Dataset items:
* start *
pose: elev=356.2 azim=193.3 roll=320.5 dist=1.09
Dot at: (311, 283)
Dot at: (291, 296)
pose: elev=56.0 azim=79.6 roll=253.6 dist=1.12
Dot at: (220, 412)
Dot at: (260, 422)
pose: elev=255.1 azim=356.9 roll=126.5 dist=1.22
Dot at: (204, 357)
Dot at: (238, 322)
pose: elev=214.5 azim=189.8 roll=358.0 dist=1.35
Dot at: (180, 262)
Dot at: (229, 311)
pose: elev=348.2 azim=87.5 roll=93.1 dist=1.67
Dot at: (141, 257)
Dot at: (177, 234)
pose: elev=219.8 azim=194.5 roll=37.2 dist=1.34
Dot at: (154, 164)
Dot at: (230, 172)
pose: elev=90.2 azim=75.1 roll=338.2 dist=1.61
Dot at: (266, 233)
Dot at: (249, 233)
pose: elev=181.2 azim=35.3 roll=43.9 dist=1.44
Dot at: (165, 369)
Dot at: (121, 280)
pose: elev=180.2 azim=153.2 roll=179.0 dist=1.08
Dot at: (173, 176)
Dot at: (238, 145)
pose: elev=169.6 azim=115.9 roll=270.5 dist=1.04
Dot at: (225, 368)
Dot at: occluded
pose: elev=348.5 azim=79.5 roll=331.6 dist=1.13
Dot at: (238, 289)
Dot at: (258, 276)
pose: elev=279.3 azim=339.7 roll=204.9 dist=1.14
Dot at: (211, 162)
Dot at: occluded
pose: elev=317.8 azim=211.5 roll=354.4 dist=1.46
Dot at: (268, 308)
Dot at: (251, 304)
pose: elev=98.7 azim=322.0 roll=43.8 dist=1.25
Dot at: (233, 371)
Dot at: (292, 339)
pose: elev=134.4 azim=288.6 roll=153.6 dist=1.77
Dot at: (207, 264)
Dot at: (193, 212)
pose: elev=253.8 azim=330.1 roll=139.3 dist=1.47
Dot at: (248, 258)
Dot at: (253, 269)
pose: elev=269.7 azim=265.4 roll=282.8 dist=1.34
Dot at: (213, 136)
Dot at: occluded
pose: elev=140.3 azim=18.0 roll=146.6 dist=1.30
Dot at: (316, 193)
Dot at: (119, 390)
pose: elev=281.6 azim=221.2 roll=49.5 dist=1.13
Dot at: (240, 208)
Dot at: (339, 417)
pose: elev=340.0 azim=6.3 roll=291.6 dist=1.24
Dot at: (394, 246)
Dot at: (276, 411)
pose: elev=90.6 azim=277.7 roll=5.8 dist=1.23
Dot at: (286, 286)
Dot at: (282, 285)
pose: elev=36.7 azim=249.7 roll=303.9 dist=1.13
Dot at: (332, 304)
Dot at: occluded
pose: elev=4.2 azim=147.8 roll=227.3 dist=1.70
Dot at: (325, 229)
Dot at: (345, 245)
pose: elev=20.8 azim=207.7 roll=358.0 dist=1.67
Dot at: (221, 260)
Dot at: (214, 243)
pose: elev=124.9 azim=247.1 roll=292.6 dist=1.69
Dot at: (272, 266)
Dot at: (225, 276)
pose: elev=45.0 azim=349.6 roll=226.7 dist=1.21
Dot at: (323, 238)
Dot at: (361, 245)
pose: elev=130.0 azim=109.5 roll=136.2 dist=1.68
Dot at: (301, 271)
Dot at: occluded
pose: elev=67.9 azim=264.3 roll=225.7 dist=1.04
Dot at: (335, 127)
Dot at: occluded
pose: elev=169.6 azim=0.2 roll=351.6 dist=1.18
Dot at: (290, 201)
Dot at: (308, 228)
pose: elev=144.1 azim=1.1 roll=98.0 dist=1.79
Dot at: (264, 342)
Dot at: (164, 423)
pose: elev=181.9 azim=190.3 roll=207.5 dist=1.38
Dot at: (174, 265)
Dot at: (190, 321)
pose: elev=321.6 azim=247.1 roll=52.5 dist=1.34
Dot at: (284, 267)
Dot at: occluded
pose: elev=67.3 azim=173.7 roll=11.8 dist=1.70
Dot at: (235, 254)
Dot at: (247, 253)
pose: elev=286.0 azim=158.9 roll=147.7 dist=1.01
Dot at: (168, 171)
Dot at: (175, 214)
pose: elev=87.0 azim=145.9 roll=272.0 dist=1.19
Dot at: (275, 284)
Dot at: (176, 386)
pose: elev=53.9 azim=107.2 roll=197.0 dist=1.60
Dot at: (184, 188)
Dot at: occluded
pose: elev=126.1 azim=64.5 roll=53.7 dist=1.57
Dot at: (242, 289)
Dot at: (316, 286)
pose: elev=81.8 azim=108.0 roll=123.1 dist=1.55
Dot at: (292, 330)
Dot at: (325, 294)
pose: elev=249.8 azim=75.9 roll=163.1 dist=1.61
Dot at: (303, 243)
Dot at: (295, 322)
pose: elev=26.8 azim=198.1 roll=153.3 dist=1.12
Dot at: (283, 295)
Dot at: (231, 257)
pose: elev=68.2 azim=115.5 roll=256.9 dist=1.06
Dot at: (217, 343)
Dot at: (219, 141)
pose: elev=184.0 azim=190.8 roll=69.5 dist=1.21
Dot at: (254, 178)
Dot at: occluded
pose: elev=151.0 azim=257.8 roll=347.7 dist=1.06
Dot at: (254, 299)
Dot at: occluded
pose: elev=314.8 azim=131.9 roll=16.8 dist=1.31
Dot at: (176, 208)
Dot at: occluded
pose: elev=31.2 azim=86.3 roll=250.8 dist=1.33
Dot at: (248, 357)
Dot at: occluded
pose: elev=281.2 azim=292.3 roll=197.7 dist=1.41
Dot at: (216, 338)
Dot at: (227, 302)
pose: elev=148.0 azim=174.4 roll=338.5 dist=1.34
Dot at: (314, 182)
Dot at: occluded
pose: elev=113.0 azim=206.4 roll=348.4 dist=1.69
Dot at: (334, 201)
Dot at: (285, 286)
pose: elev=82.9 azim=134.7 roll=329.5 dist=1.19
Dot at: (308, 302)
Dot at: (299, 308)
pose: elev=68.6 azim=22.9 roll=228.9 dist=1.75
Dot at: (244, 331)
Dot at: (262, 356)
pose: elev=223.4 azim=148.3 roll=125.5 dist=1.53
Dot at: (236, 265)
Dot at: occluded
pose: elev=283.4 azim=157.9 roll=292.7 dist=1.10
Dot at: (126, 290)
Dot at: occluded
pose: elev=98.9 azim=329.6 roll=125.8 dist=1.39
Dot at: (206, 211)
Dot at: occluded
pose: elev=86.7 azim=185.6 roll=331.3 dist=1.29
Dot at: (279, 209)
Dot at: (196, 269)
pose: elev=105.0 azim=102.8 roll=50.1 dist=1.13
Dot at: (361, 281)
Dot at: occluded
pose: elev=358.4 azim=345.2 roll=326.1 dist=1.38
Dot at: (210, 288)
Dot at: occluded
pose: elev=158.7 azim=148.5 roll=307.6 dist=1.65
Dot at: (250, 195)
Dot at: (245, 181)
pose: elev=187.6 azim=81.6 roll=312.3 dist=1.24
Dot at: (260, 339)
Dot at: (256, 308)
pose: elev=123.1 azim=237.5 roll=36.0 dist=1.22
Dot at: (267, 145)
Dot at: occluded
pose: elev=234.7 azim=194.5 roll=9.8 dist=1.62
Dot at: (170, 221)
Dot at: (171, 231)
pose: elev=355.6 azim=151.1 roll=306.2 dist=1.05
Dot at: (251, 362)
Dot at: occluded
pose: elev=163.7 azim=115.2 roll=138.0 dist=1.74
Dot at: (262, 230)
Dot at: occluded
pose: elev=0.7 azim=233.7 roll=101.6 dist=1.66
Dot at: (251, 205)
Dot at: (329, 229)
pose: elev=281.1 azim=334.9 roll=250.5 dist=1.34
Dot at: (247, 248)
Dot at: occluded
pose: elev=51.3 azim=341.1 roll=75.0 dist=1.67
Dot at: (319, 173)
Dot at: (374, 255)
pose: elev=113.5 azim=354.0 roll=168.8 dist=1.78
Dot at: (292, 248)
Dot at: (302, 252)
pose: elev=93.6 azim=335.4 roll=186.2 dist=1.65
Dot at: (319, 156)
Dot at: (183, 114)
* end *
- [WHAT IS NEEDED]:
Copy out the records above without any change, everything from the line containing "pose: elev=348.5 azim=79.5" down to the line containing "Dot at: (292, 339)", both of those lines included.

- [EXERCISE SOLUTION]:
pose: elev=348.5 azim=79.5 roll=331.6 dist=1.13
Dot at: (238, 289)
Dot at: (258, 276)
pose: elev=279.3 azim=339.7 roll=204.9 dist=1.14
Dot at: (211, 162)
Dot at: occluded
pose: elev=317.8 azim=211.5 roll=354.4 dist=1.46
Dot at: (268, 308)
Dot at: (251, 304)
pose: elev=98.7 azim=322.0 roll=43.8 dist=1.25
Dot at: (233, 371)
Dot at: (292, 339)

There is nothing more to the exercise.